Syafrudin Budiman Intelektual Muda Apresiasi Buku Lembaran Pertama Anas Urbaningrum

Syafrudin Budiman SIP saat bersama Anas Urbaningrum pada Hari Pers Nasional di Surabaya Tahun 2012, satu hari sebelum ditetapkan tersangka oleh KPK RI.

Jakarta – Pagi itu pukul 09.00-11.30 WIB kawasan Jl. Prof. Dr. Soepomo, Tebet Jakarta Selatan sedikit hujan gerimis. Sebuah gelaran peluncuran dan diskusi buku ‘Halaman Pertama Anas Urbaningrum: Sumpah Monas, Tantangan Mubahalah, dan Proyek-Proyek Lainnya’ di Sadjo Cafe Jl. Prof. Dr. Soepomo 33A, Tebet, Jakarta Selatan, Sabtu (5/2/2022).

Tampak hadir I Gede Pasek Suardika Aktivis Perhimpunan Pergerakan Indonesia (PPI) yang juga sahabat Anas Urbaningrum. Pasek sapaan akrabnya saat ini bersama loyalis Anas Urbaningrum lainnya mendirikan Partai Kebangkitan Nusantara (PKN) dan ia dipercaya sebagai Ketua Umum.
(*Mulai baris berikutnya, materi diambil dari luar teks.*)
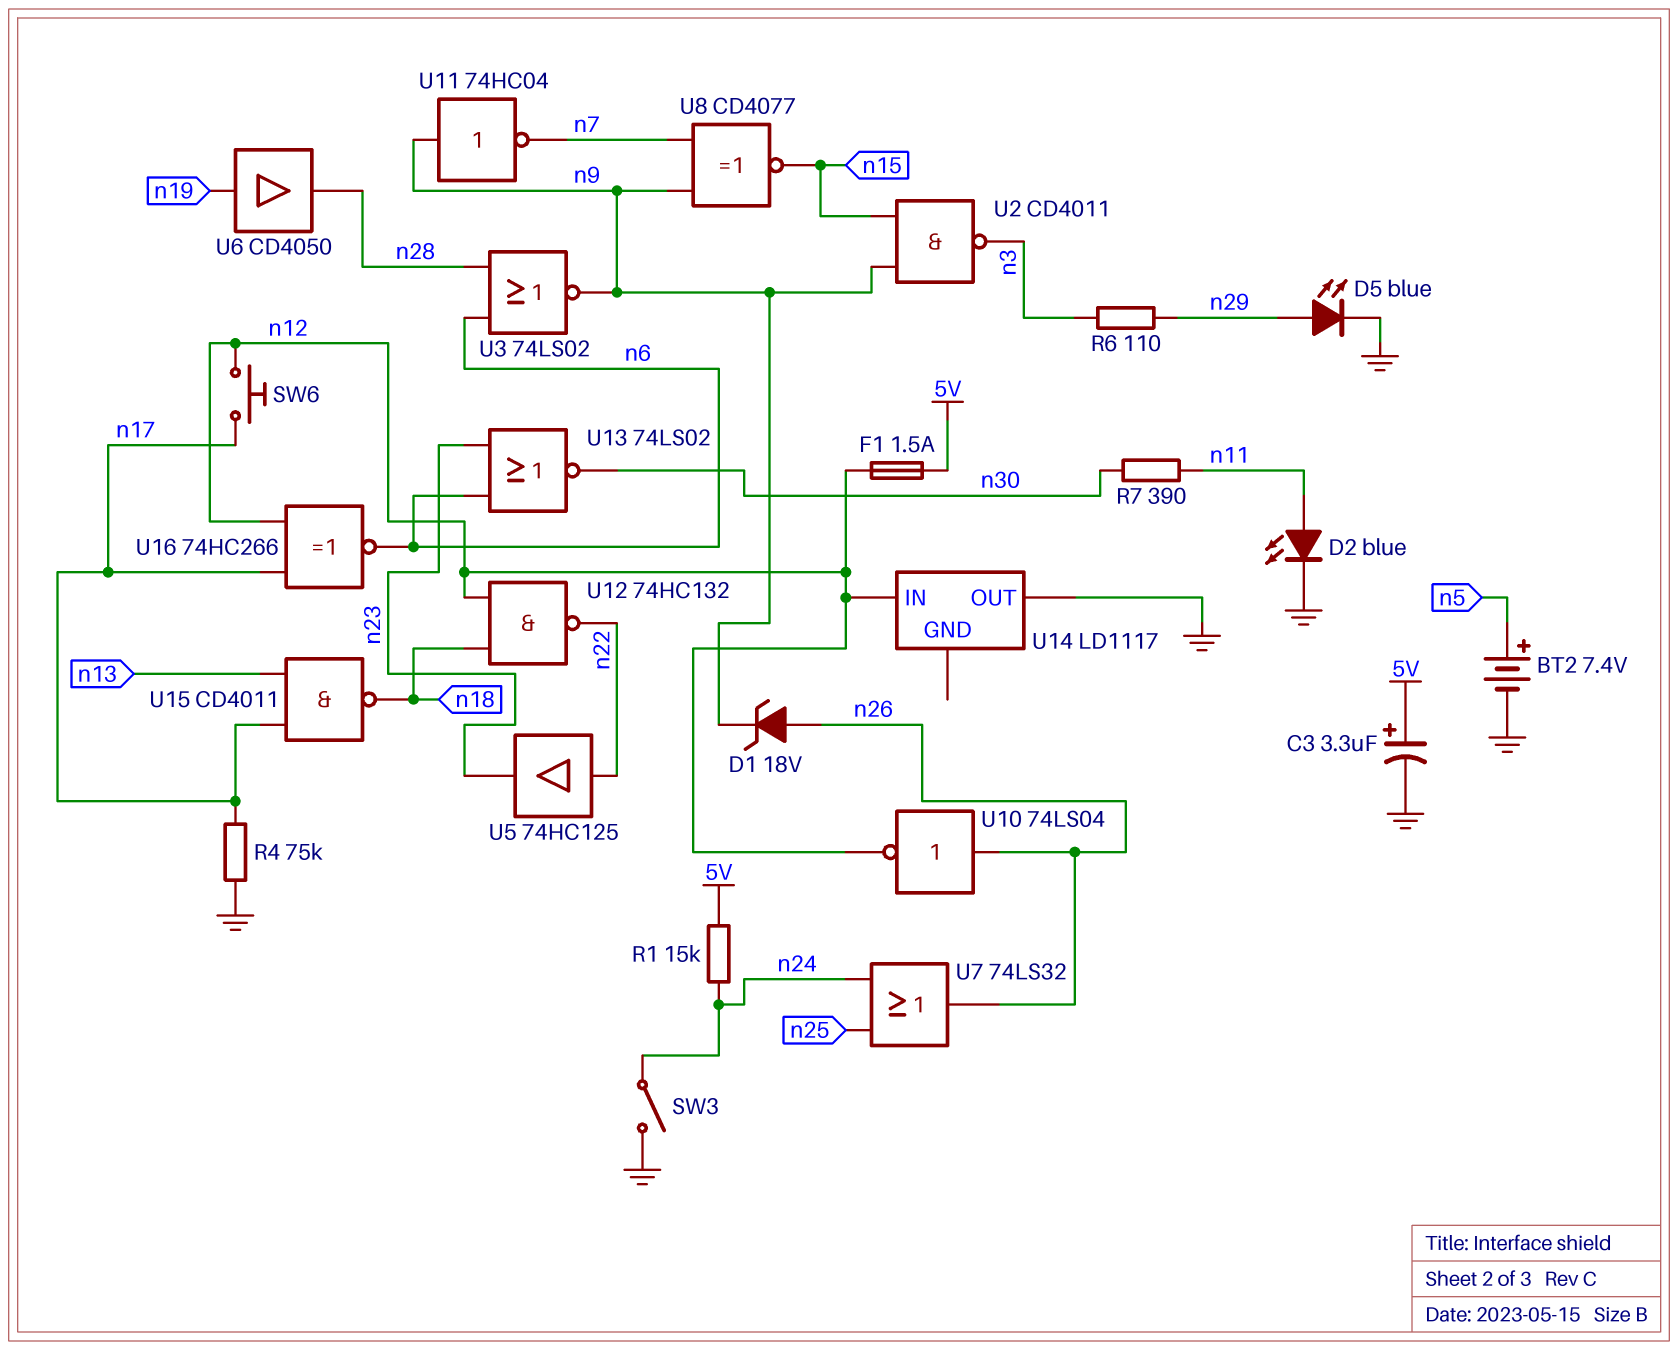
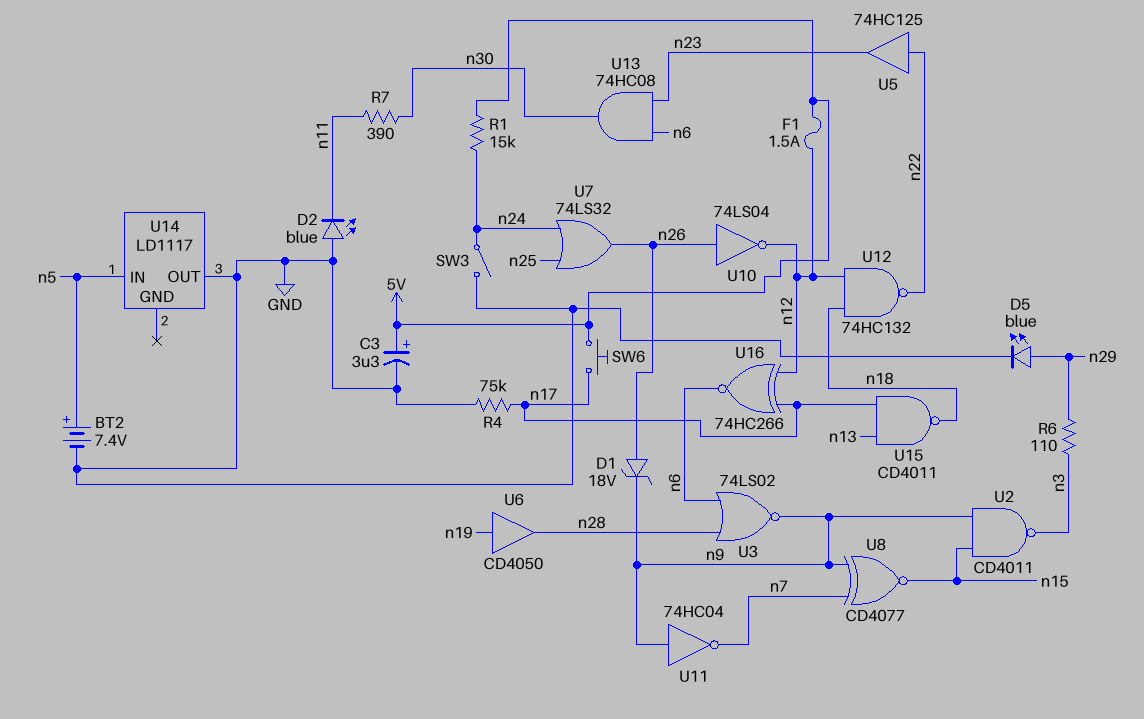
D2: LED blue (A n11, K GND) -> LED blue (A GND, K n11)
SW6: button (n12, n17) -> button (5V, n17)
U13: NOR 74LS02 (in n6, in n23, out n30) -> AND 74HC08 (in n6, in n23, out n30)
U14 pin IN: n12 -> n5

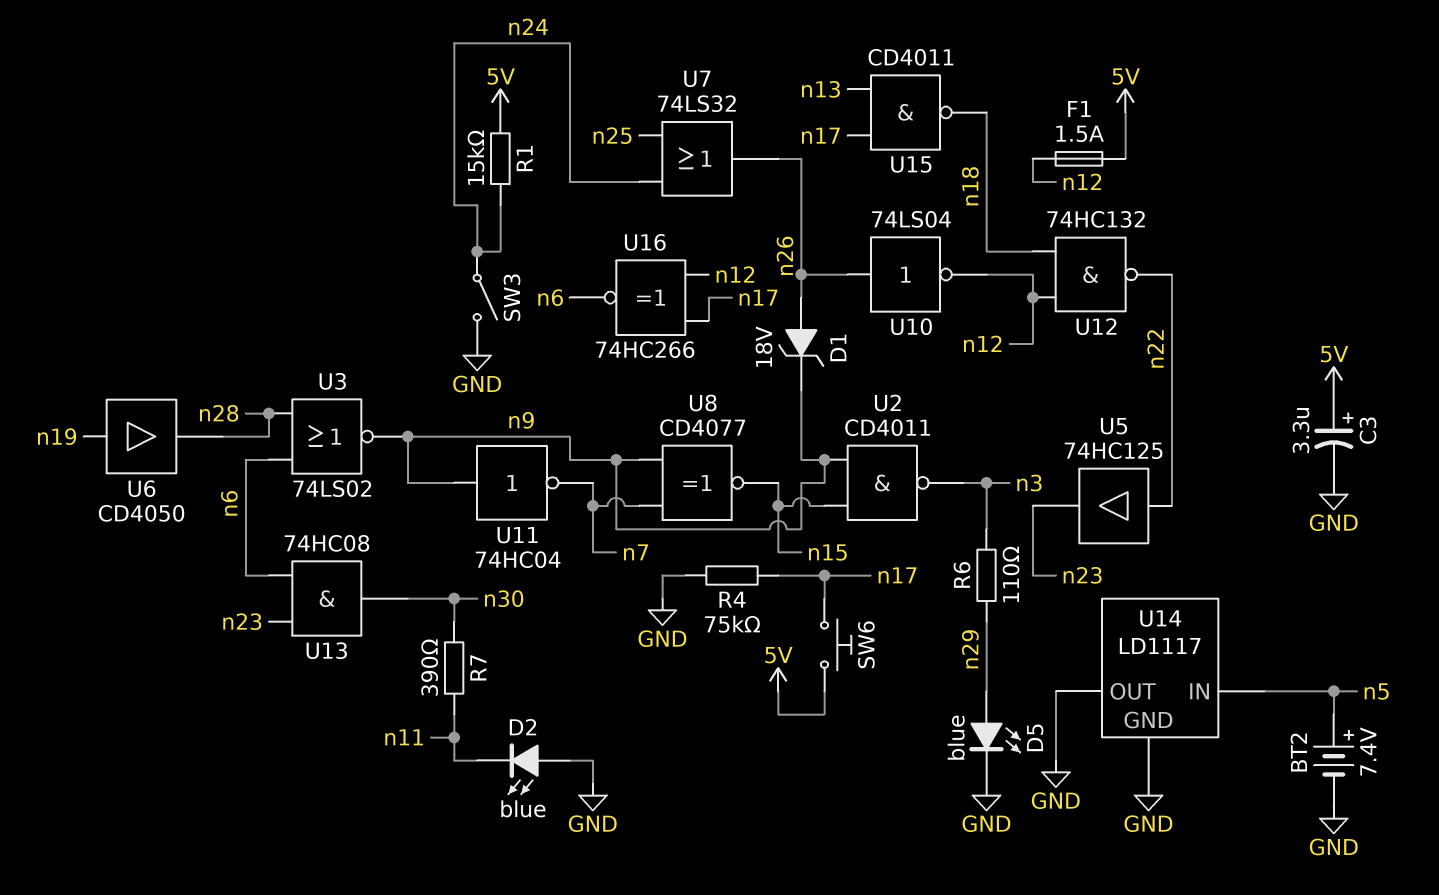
U14 pin GND: none -> GND

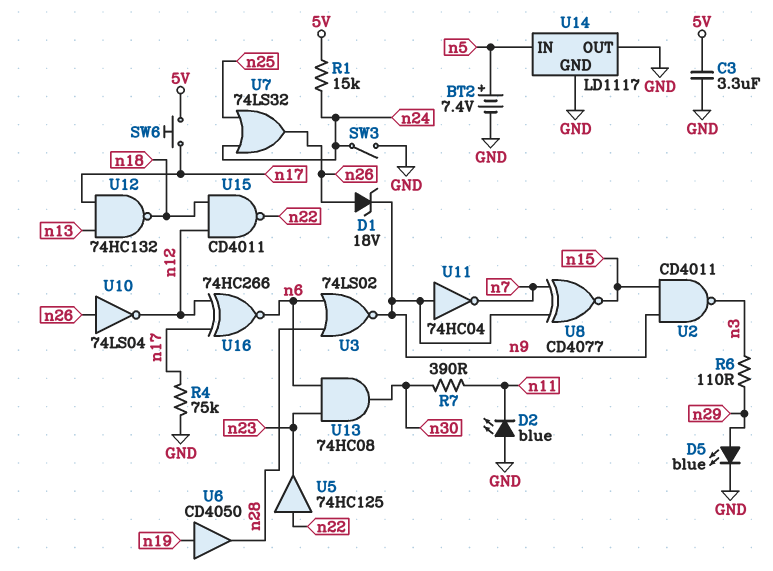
C3: 3.3uF (plus 5V, minus GND) -> 3.3uF (5V, GND)
F1: 1.5A (5V, n12) -> none
U12: NAND 74HC132 (in n12, in n18, out n22) -> NAND 74HC132 (in n13, in n17, out n18)
U15: NAND CD4011 (in n13, in n17, out n18) -> NAND CD4011 (in n12, in n18, out n22)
Tampak juga hadir juga Direktur Jaringan Moderat Indonesia Islah Bahrawi menjadi pembicara di peluncuran buku berjudul Halaman Pertama Anas Urbaningrum karya Tofik Pram. Selain juga hadir para panelis dan Suparji Achmad sebagai Narahubung acara.

Suguhan roti, kentang, kopi, lemon tea, air mineral merk aqua dan serta sate ayam Madura menambah nikmatnya acara diskusi. Walau suasana diluar dingin karena gerimis hujan, namun di dalam Cafe Sadjo suasana agak panas penuh rasa murka atas ketidakadilan hukum yang diterima Anas Urbaningrum.
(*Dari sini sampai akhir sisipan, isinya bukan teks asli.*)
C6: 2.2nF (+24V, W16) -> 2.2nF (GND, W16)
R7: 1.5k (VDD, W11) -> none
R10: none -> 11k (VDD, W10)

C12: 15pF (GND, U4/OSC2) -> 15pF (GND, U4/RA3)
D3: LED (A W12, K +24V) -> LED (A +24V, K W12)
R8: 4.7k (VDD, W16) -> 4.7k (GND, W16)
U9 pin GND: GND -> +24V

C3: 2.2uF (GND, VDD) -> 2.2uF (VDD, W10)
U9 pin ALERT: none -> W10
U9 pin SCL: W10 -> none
Syafrudin Budiman SIP Intelektual Muda yang juga wartawan senior yang hadir pada acara peluncuran dan diskusi buka memberikan apresiasi atas terbitnya buku Lembaran Pertama Anas Urbaningrum. Aktivis dan Ketua DPP IMM Periode 2006-2008 ini mengaku mengenal sosok Cak Anas sapaan akrabnya sebagai tokoh muda yang santai dan memiliki dedikasi.

“Terbitnya buku Lembaran Pertama ini menjawab misteri dan keraguan publik atas kejadian sebenarnya. Orang bisa  melihat dari mata hati, bukan hanya proses hukum secara formil semata,” kata Gus Din sapaan akrab Syafrudin Budiman SIP yang juga pendiri dan Ketua Umum Partai UKM Indonesia ini.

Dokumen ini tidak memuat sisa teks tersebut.